Manchester City (2017, £223.8m)

The Premier League record Chelsea seem intent on breaking is held by Manchester City. A season of Aleksandar Kolarov, Gael Clichy and Jesus Navas proved to be Pep Guardiola’s limit and the chequebook was soon dusted off. Bernardo Silva (£43m) signed with the season barely over; Ederson (£34.7m), Kyle Walker (£50m), Benjamin Mendy (£52m) and Danilo (£26.5m) soon followed.

With a few smaller deals dotted around elsewhere, City made their intent clear.

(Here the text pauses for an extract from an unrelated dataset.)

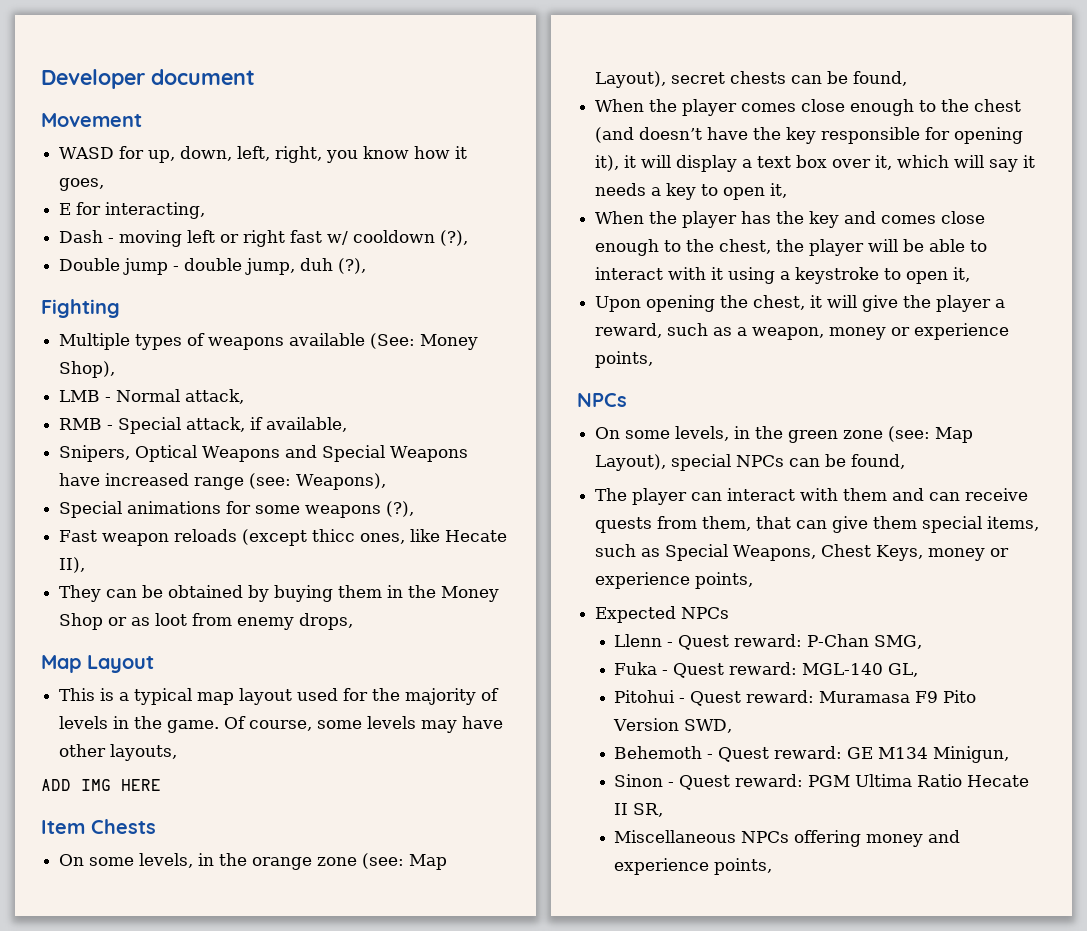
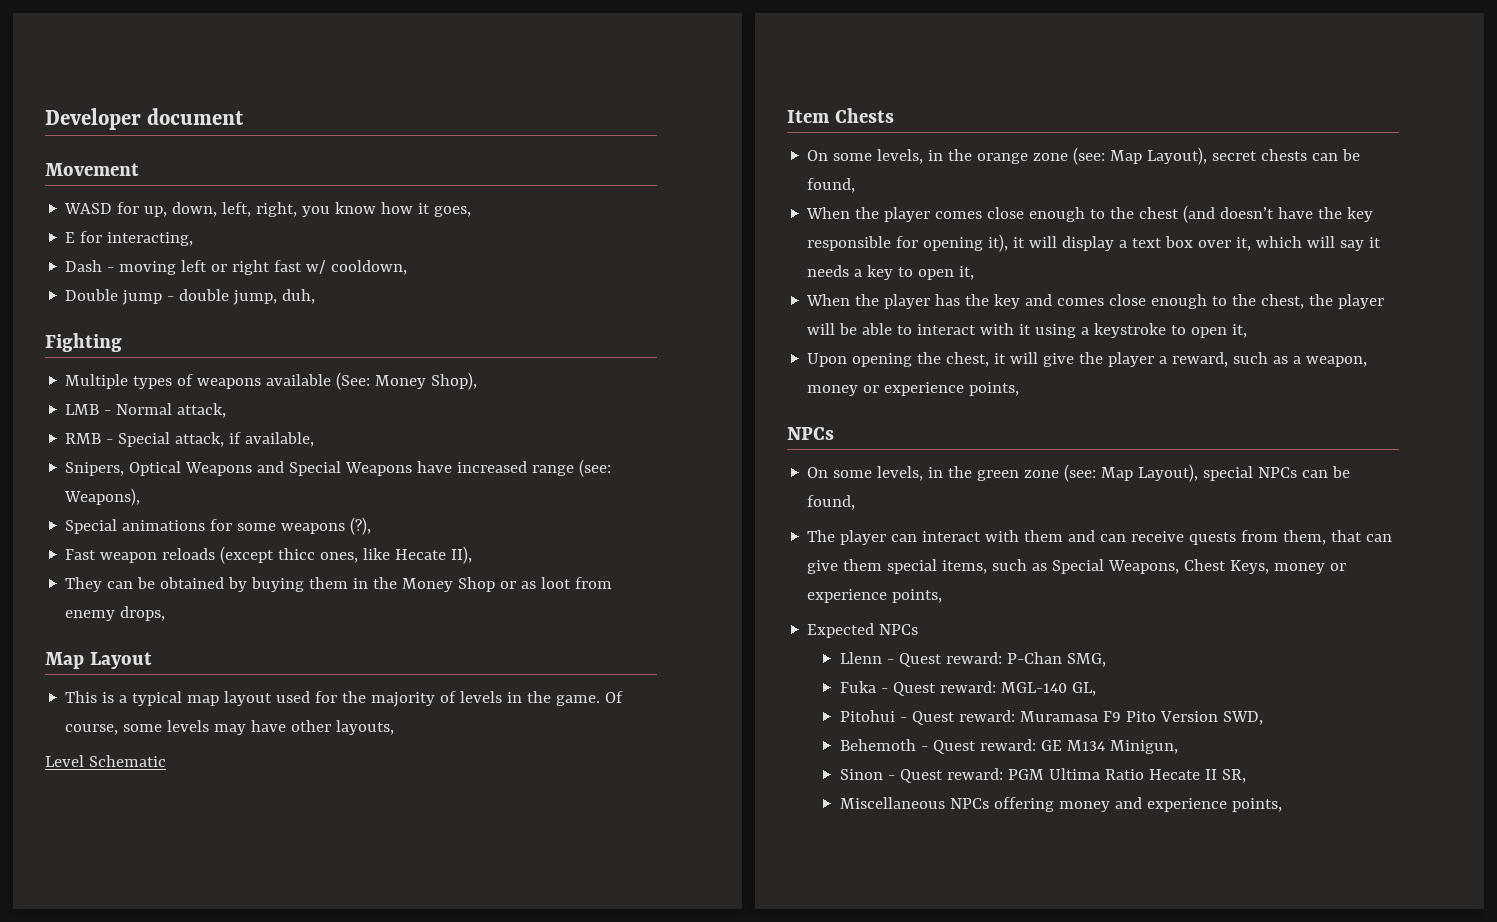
[353,230,469,246] cooldown (?), -> [331,260,408,275] cooldown,
[300,258,367,274] duh (?), -> [282,289,316,304] duh,
[41,779,161,791] ADD IMG HERE -> [45,755,166,767] Level Schematic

And disappointing third to Chelsea and Tottenham became dominant first over everyone as they embarked on the finest season in Premier League history to reclaim their title. European success is still not forthcoming, mind. That quarter-final hurdle is proving a little too troublesome.

Real Madrid (2019, £272.6m)

But as much as Real Madrid hate under-performing, they resent any challenge to their gilded throne of biggest spenders that little bit more. They held the crown for eight years and wrestled it straight back within two. Chelsea had better beware if they take it back to England.

Yet the theme of money being no guarantee for success continues. La Liga was won thanks to Barcelona’s fallibility but the signings had limited impact. Ferland Mendy (£47m) was the only new arrival to appear in more than half of the club’s league games as Eden Hazard (£88.5m) and Luka Jovic (£52.4m) both struggled with injury, while Rodrygo (£40m) and Eder Militao (£42.7m) were used sporadically. It was Benzema, the final remnant of their lavish spend a decade prior, that shone.